Don't know if this is an option for you or not on your PPC system.


----------



## andreast (Oct 15, 2013)

Well, the p5-520 is a POWER5 machine and a few weeks ago basic support went into -CURRENT, now part of the upcoming 10.0.
So if you want to try, fetch an ALHPA snapshot from 10.0 for powerpc64.
Most probably it will not work but the basic bits are there. We continue to make it work. But not on 9.x
Andreas


----------



## sossego (Oct 16, 2013)

Are you emailing the list with the same information you give here?


----------



## Simba7 (Oct 16, 2013)

I will try the latest 9.2-CURRENT and 10.0-BETA1.

I saved these 4 systems from being destroyed. I realized what they were and kept them minus the HDDs (security reasons). I went and grabbed some 146GB drives and installed them. The systems will boot Debian just fine, but I prefer FreeBSD.
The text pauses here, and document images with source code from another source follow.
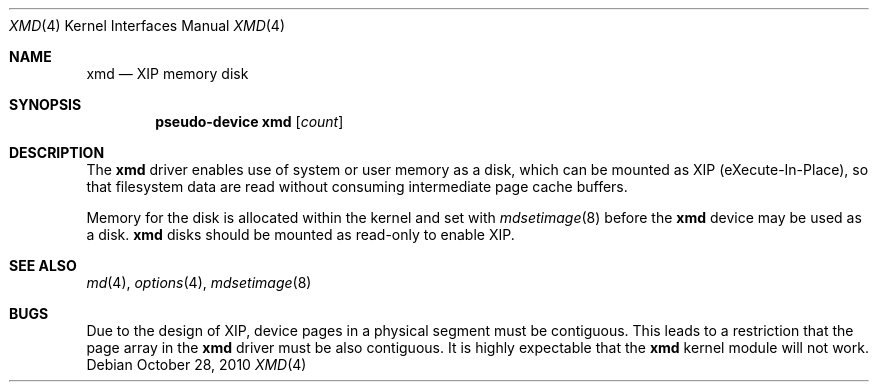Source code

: .\" $NetBSD: xmd.4,v 1.1.2.2 2010/10/28 03:27:55 uebayasi Exp $
.\"
.\" This file is in the public domain.
.\"
.Dd October 28, 2010
.Dt XMD 4
.Os
.Sh NAME
.Nm xmd
.Nd XIP memory disk
.Sh SYNOPSIS
.Cd "pseudo-device xmd" Op Ar count
.Sh DESCRIPTION
The
.Nm
driver enables use of system or user memory as a disk, which can be
mounted as XIP (eXecute-In-Place), so that filesystem data are read
without consuming intermediate page cache buffers.
.Pp
Memory for the disk is allocated within the kernel and set with
.Xr mdsetimage 8
before the
.Nm
device may be used as a disk.
.Nm
disks should be mounted as read-only to enable XIP.
.Sh SEE ALSO
.Xr md 4 ,
.Xr options 4 ,
.Xr mdsetimage 8
.Sh BUGS
Due to the design of XIP, device pages in a physical segment must
be contiguous.
This leads to a restriction that the page array in the
.Nm
driver must be also contiguous.
It is highly expectable that the
.Nm
kernel module will not work.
If anyone wants to dev on one, I'd be glad to allow full access to one of them. I was quite impressed that the Power5+ 2.1GHz processor has 36MB of L3 Cache, unheard of on regular systems. They also have 4GB of memory each, which I plan on upgrading.


----------



## Simba7 (Jan 27, 2014)

*Re: Can not get IBM p5-520 to boot from 9.2-RELEASE*

k. I've tried to install FreeBSD 10.0-RELEASE and the problem still exists.
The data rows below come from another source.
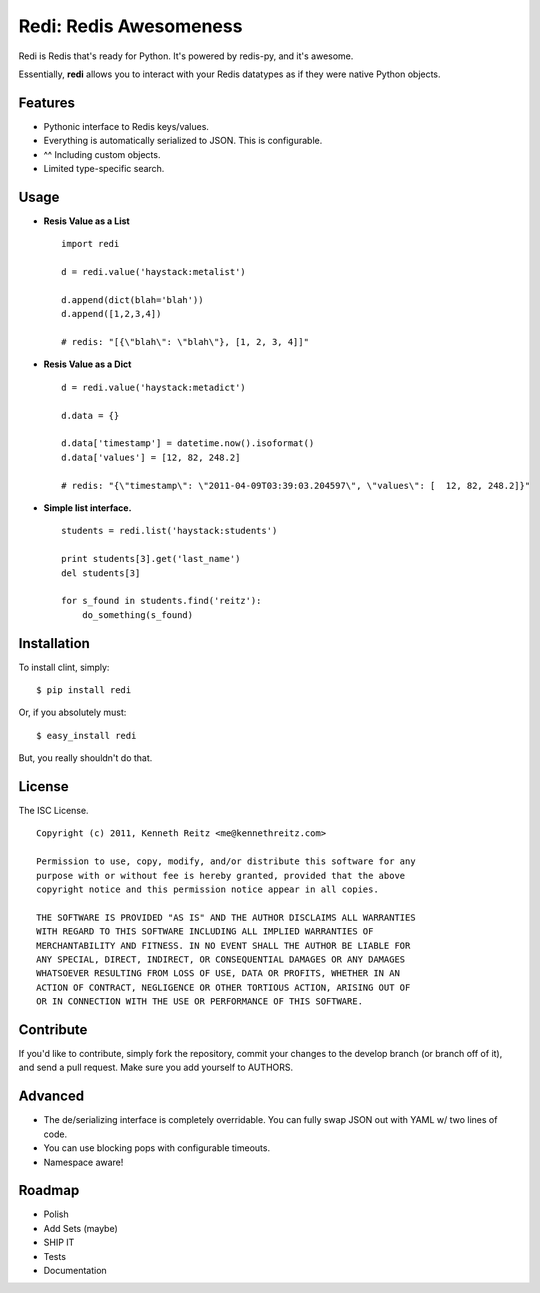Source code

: Redi: Redis Awesomeness
=======================

Redi is Redis that's ready for Python. It's powered by redis-py, and it's awesome.

Essentially, **redi** allows you to interact with your Redis datatypes as if they were native Python objects.


Features
--------

- Pythonic interface to Redis keys/values.
- Everything is automatically serialized to JSON. This is configurable.
- ^^ Including custom objects.
- Limited type-specific search.



Usage
-----

- **Resis Value as a List** ::

    import redi

    d = redi.value('haystack:metalist')

    d.append(dict(blah='blah'))
    d.append([1,2,3,4])

    # redis: "[{\"blah\": \"blah\"}, [1, 2, 3, 4]]"


- **Resis Value as a Dict** ::

    d = redi.value('haystack:metadict')

    d.data = {}

    d.data['timestamp'] = datetime.now().isoformat()
    d.data['values'] = [12, 82, 248.2]

    # redis: "{\"timestamp\": \"2011-04-09T03:39:03.204597\", \"values\": [  12, 82, 248.2]}"


- **Simple list interface.** ::


    students = redi.list('haystack:students')

    print students[3].get('last_name')
    del students[3]

    for s_found in students.find('reitz'):
        do_something(s_found)


Installation
------------

To install clint, simply: ::

    $ pip install redi

Or, if you absolutely must: ::

    $ easy_install redi


But, you really shouldn't do that.



License
-------

The ISC License. ::

    Copyright (c) 2011, Kenneth Reitz <me@kennethreitz.com>

    Permission to use, copy, modify, and/or distribute this software for any
    purpose with or without fee is hereby granted, provided that the above
    copyright notice and this permission notice appear in all copies.

    THE SOFTWARE IS PROVIDED "AS IS" AND THE AUTHOR DISCLAIMS ALL WARRANTIES
    WITH REGARD TO THIS SOFTWARE INCLUDING ALL IMPLIED WARRANTIES OF
    MERCHANTABILITY AND FITNESS. IN NO EVENT SHALL THE AUTHOR BE LIABLE FOR
    ANY SPECIAL, DIRECT, INDIRECT, OR CONSEQUENTIAL DAMAGES OR ANY DAMAGES
    WHATSOEVER RESULTING FROM LOSS OF USE, DATA OR PROFITS, WHETHER IN AN
    ACTION OF CONTRACT, NEGLIGENCE OR OTHER TORTIOUS ACTION, ARISING OUT OF
    OR IN CONNECTION WITH THE USE OR PERFORMANCE OF THIS SOFTWARE.


Contribute
----------

If you'd like to contribute, simply fork the repository, commit your changes to the develop branch (or branch off of it), and send a pull request. Make sure you add yourself to AUTHORS.



Advanced
--------

- The de/serializing interface is completely overridable. You can fully swap JSON out with YAML w/ two lines of code.
- You can use blocking pops with configurable timeouts.
- Namespace aware!


Roadmap
-------

- Polish
- Add Sets (maybe)
- SHIP IT
- Tests
- Documentation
For some reason, there is not a single block device available and the only available device is NET0:. I can still get it to boot the latest Debian, so I'm really stumped on what the problem could be.
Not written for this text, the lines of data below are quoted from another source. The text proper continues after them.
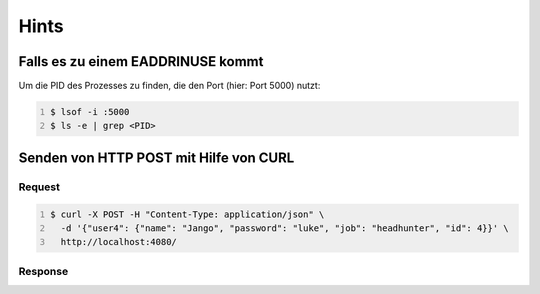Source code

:Hints
=======

Falls es zu einem EADDRINUSE kommt
-----------------------------------

Um die PID des Prozesses zu finden, die den Port (hier: Port 5000) nutzt:

.. code:: bash
    :number-lines:
   
    $ lsof -i :5000
    $ ls -e | grep <PID>


Senden von HTTP POST mit Hilfe von CURL
---------------------------------------

Request
_________

.. code:: bash
    :number-lines:

    $ curl -X POST -H "Content-Type: application/json" \
      -d '{"user4": {"name": "Jango", "password": "luke", "job": "headhunter", "id": 4}}' \
      http://localhost:4080/

Response
_________

.. scrollable::

    .. code:: json
        :number-lines:

        {
            "user1": {
                "name": "dingo",
                "password": "1234",
                "job": "dealer",
                "id": 1
            },
            "user2": {
                "name": "bingo",
                "password": "0987",
                "job": "farmer",
                "id": 2
            },
            "user3": {
                "name": "ringo",
                "password": "asdf",
                "job": "boss",
                "id": 3
            },
            "user4": {
                "name": "Jango",
                "password": "luke",
                "job": "headhunter",
                "id": 4
            }
        }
I really hope I don't have to run Linux on these systems, but I just might have to.


----------



## sossego (Jan 29, 2014)

Again, try talking to the mailing list.
There is a lot more going on with FreeBSD than most people are aware of. 
Depending on where, what, who, and other factors, you may be able to exchange ideas in person. I have done this with a few people from different colleges and universities.


----------